KNN algorithm is a solution but it doesn't scale well. Cost of KNN is $O(n.log(n))$ per request if you made $n$ ones it become $O(n^2.log(n))$ and don't scale at all. It is applicable if your cluster are not too big and you don't have too many request to apply. You could imagine something faster but usually less accurate as ANN (approximate neirest neibors) or even faster but also more prone to errors $K$-Means/Modes/Prototypes model approach.

Principle is as follow, if you have your clusters, you can use a representant of each clusters called the prototype it can be found in various way.

On real space you could use the mean or the median as prototype. For binary space use the majority vote. For mixed space combine for example mean/media and majority vote.

You can also take randomly a point of your cluster which is the medoid approach this one has the advantage to work on any metric space.

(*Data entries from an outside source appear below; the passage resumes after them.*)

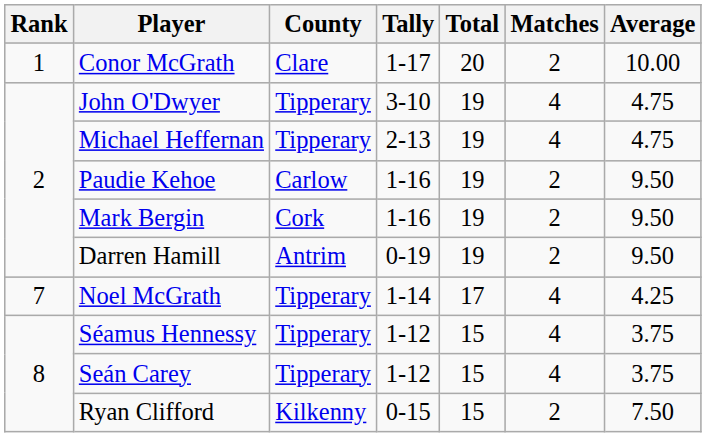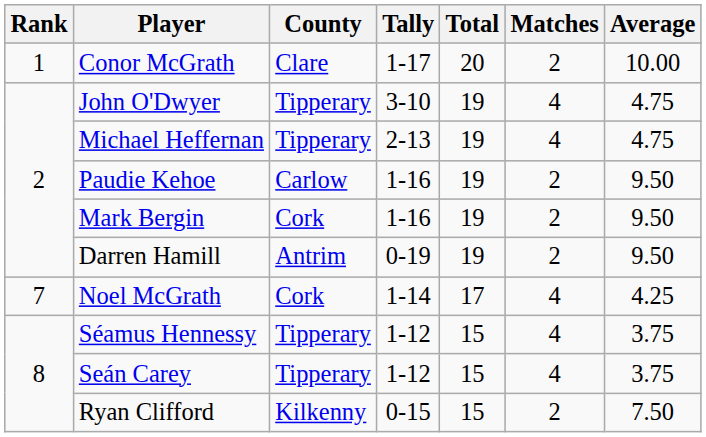Noel McGrath | County: Tipperary -> Cork
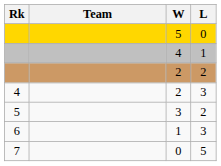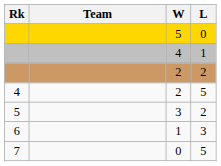4 / 2 | L: 3 -> 5
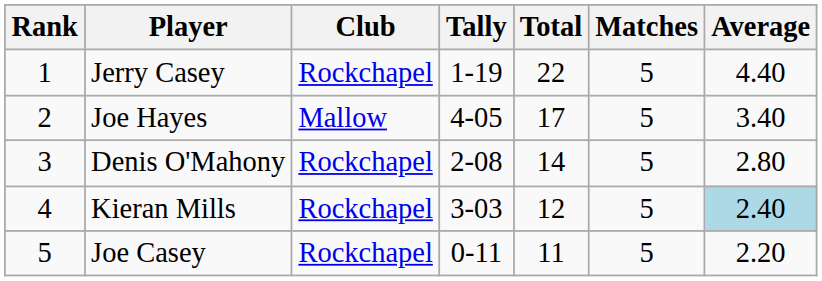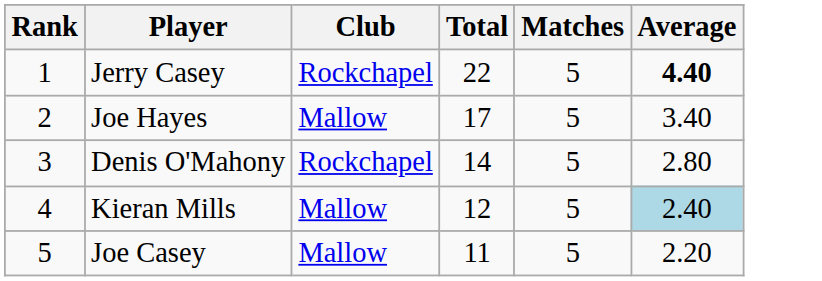- column: Tally | 1-19 | 4-05 | 2-08 | 3-03 | 0-11
Jerry Casey | Average: normal -> bold
Kieran Mills | Club: Rockchapel -> Mallow
Joe Casey | Club: Rockchapel -> Mallow
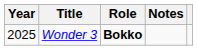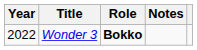Wonder 3 | Year: 2025 -> 2022
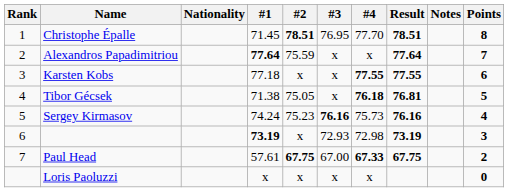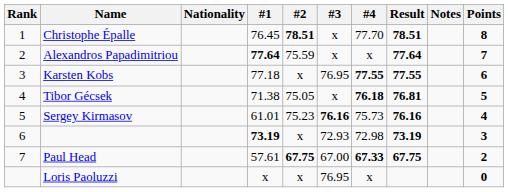Christophe Épalle | #1: 71.45 -> 76.45
Christophe Épalle | #3: 76.95 -> x
Karsten Kobs | #3: x -> 76.95
Sergey Kirmasov | #1: 74.24 -> 61.01
Loris Paoluzzi | #3: x -> 76.95
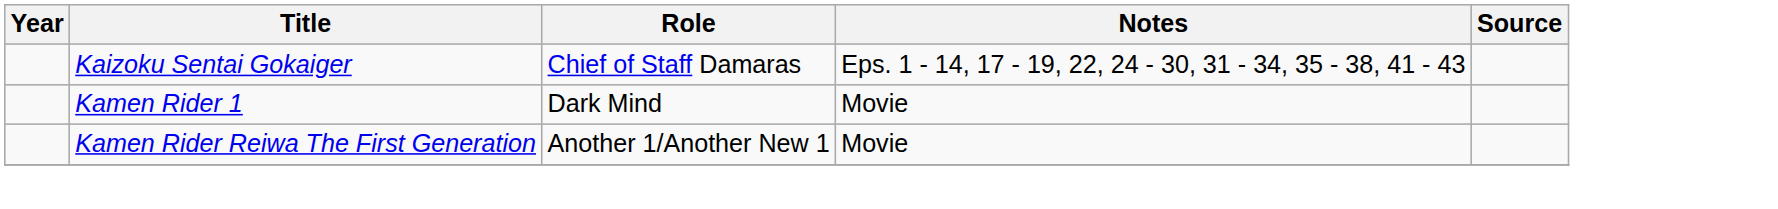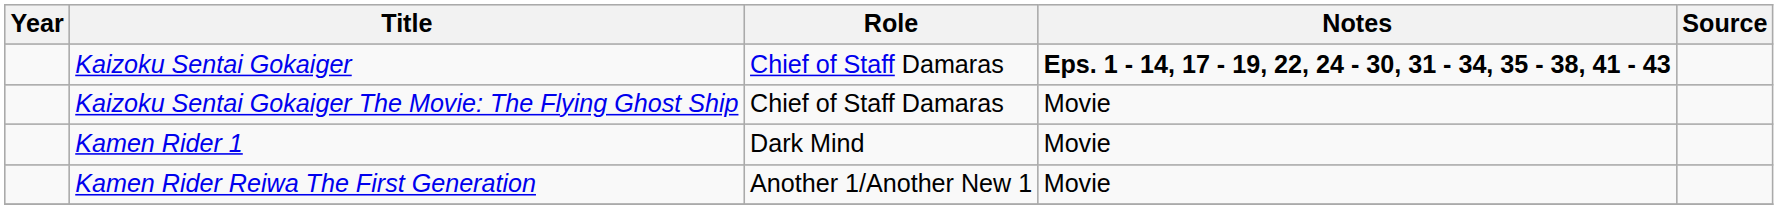Kaizoku Sentai Gokaiger | Notes: normal -> bold
+ row: Kaizoku Sentai Gokaiger The Movie: The Flying Ghost Ship | Chief of Staff Damaras | Movie
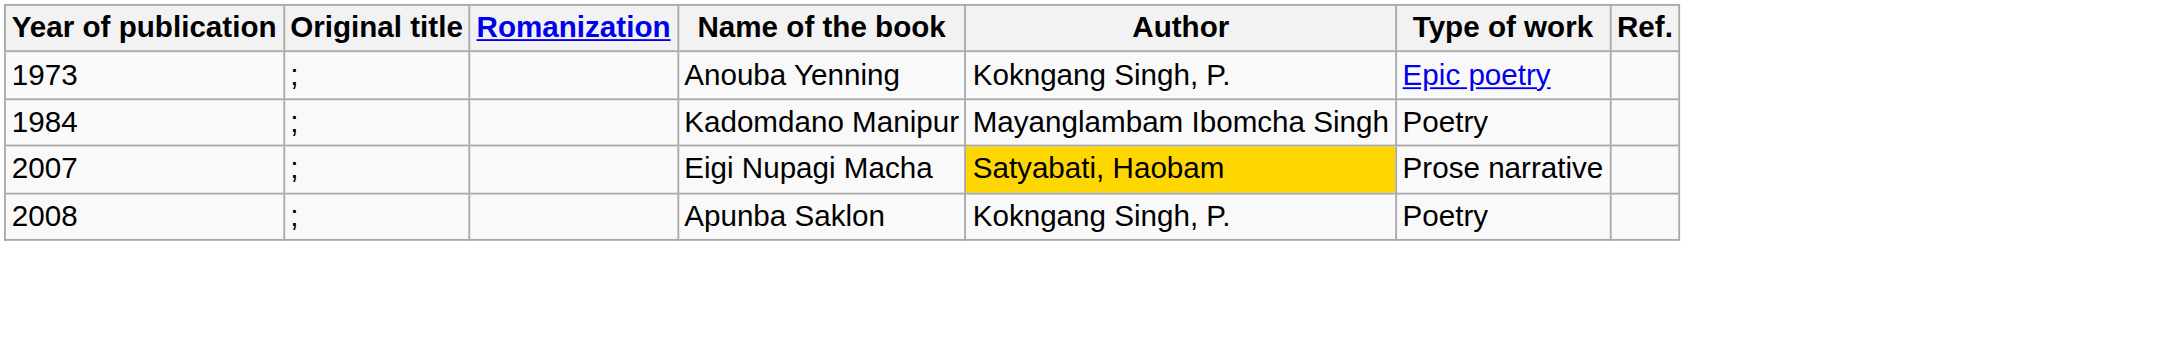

Once you have one prototype per cluster, you just have to associate your unknow point to the cluster of its neirest prototype.

Complexity with these approaches fall to $O(c)$ per request where $c$ is the number of cluster, if you don't have millions of clusters this technique will be easy to implement (depending on your metric space) and work fast.